Letzte Gelegenheit genutzt
Im Schnitt zehn Stunden pro Tag haben sie zurückgelegt, an den ersten beiden Tagen sogar 14, sagt Zeller. Ihre letzte Etappe nach Coburg wollen sie aber etwas ruhiger angehen. Warum haben die Aktiven der Landsmannschaft Württembergia zu Hohenheim-Stuttgart sich nicht einfach mehr Zeit genommen? "Wir waren einfach zu übermütig und hatten keine Vorstellung davon", meint er. Dabei hätten sie jemanden fragen können, der es ihnen vorgemacht hat. "Mein Vater hat mir erzählt, dass einer unserer ,alten Herren‘ aus Ochsenfurt 1975 schon einmal so eine Tour nach Coburg gemacht hat und wir fanden diese Idee toll", erklärt Zeller.
"Ich wollte sowieso mal mehr von meiner Heimat sehen, und da ich nächstes Jahr promoviere, dachte ich mir: Jetzt oder nie." Genauso schnell, wie sie die Idee hatten, haben die beiden Agrarwirtschaftsstudenten auch ihre Wanderung geplant: "Wir haben einfach bei Google Maps reingeschaut und überlegt, in welchen Städten wir übernachten könnten", erklärt Böhnlein. Dann haben sie acht Etappen gesteckt und sind losmarschiert.
Dabei haben sie aber die Tücken der Landkarten-Software außer Acht gelassen, die immer den kürzesten Weg sucht. Also fanden sie sich teilweise auf Rücke- oder Pirschwegen wieder: "Wir sind auf Wegen gelaufen, bei denen man gerade so erahnen konnte, dass vor einem halben Jahr mal ein Jäger durchgekommen ist", sagt Böhnlein. "Wir waren beeindruckt, dass die Software diese Strecken überhaupt kennt", ergänzt Zeller. Einmal haben sie sich trotz moderner Navigation dann doch verlaufen. Dann habe sie ein Autofahrer wieder zurück zu ihrem Ausgangspunkt gebracht.

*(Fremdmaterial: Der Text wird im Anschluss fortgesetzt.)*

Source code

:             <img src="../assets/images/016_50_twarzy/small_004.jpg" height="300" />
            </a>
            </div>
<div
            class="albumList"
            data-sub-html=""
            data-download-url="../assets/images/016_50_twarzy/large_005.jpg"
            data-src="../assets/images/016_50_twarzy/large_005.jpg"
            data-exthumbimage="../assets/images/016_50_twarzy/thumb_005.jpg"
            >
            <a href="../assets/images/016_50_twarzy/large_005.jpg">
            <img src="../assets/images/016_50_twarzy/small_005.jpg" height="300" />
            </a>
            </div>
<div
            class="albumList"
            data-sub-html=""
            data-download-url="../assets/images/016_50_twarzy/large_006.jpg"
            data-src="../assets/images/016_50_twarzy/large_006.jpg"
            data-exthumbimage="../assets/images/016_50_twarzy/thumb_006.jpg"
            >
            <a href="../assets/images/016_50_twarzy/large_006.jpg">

Jeder schulterte etwa 15 bis 20 Kilogramm Marschgepäck, mit Kochset, Schlafsachen, Unterwäsche und guten Klamotten für den Abend. "Das war recht minimalistisch", findet Böhnlein. Trotzdem würde er beim nächsten mal weniger einpacken. Zumal sie sich sowieso unterwegs verpflegt haben. In Supermärkten, beim Bäcker oder Metzger haben sie sich mit Brötchen, Minisalamis oder Dosenwurst eingedeckt. Aber eine gute Nahversorgung haben sie nicht überall vorgefunden: "Es gab viele kleine Orte, in denen es nichts gab. Irgendwann haben wir einfach aus einem Brunnen getrunken, obwohl es kein Trinkwasser war", sagt Zeller.
Von Fremden aufgenommen
Übernachtet haben sie bei Verwandten und Bekannten, ansonsten haben sie "immer Glück gehabt mit den Hotels", sagt der gebürtige Freiburger. Nur in Sulzbach an der Murr seien sie nicht fündig geworden, aber ein junges Ehepaar habe sie nach dem örtlichen Feuerwehrfest aufgenommen. "Wir haben wahrscheinlich so erbärmlich ausgesehen, dass sie Mitleid mit uns hatten", meint Böhnlein und lacht. "Du kommst extrem gut an, wenn du ein Wanderer bist", hat der gebürtige Volkacher (Landkreis Kitzingen) festgestellt. Viele nette Menschen haben sie dabei kennengelernt, etwa eine Pensionärin aus der Schweiz, die von Bern nach Berlin wandert - allerdings lasse sie sich dafür 88 Tage zeit. Ansonsten habe Zeller vor allem die schönen Landschaften und die Natur gefallen, die er gesehen hat. In Herbsthausen (Baden-Württemberg) haben sie sich auf dem Bockbierfest entspannt und eine Brauereiführung mitgemacht. Viel Kraft zum Feiern blieb ihnen auf der Reise allerdings nicht. "Am Abend vielleicht ein, zwei Bier, aber dann fällst du einfach ins Bett", sagt Böhnlein. "Am nächsten Morgen ist der erste Kilometer immer schmerzhaft, aber dann geht es wieder."
Beim Sport nur Zuschauer
"Für uns steht ja eher der sportliche Aspekt im Vordergrund. Das schönste ist, dass du jeden Tag gegen deinen inneren Schweinehund kämpfen musst und dir sagen musst: Ich schaffe das jetzt ", sagt Zeller. Am Donnerstagnachmittag sind die beiden gegen 14 Uhr endlich in Coburg angekommen. Bei ihrem vierten Besuch des Kongresses freuen sie sich vor allem darauf, ihre Verbandsbrüder zu treffen und auf die vielen Sportaktivitäten. "Diesmal schauen wir aber nur zu", sagt Böhnlein. Höchstens beim Luftgewehrschießen wollen sie mitmachen.